Evolutionary inferences based on genome-scale analysis are believed to be more accurate than the gene-based alternative. However, the
computational complexity of current phylogenomic procedures, inappropriateness of standard phylogenetic tools to process genome-wide data,
and lack of reliable substitution models which correlates with alignment-free phylogenomic approaches deter microbiologists from using these
opportunities. For example, the super-matrix and super-tree approaches of phylogenomics use multiple integrated genomic loci or individual
gene-based trees to infer an overall consensus tree. However, these approaches potentially multiply errors of gene annotation and sequence
alignment not mentioning the computational complexity and laboriousness of the methods.

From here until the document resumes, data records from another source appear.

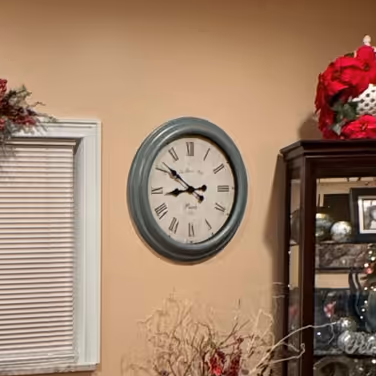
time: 8:51
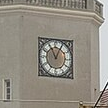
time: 11:04
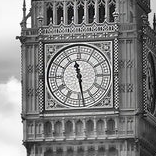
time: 11:28
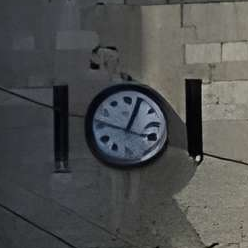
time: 12:47
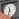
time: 11:32
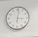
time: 3:01
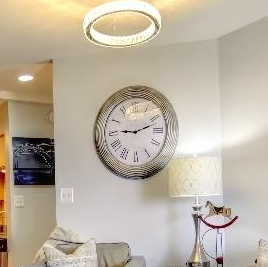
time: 9:12
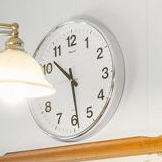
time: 10:28
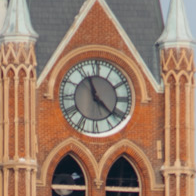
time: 11:21
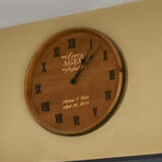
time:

In this article, we demonstrate that the annotationand
alignment-free comparison of genome-wide tetranucleotide frequencies, termed oligonucleotide usage patterns (OUPs), allowed a fast and
reliable inference of phylogenetic trees. These were congruent to the corresponding whole genome super-matrix trees in terms of tree topology
when compared with other known approaches including 16S ribosomal RNA and GyrA protein sequence comparison, complete genome-based
MAUVE, and CVTree methods. A Web-based program to perform the alignment-free OUP-based phylogenomic inferences was implemented at
http://swphylo.bi.up.ac.za/. Applicability of the tool was tested on different taxa from subspecies to intergeneric levels. Distinguishing between
closely related taxonomic units may be enforced by providing the program with alignments of marker protein sequences, eg, GyrA.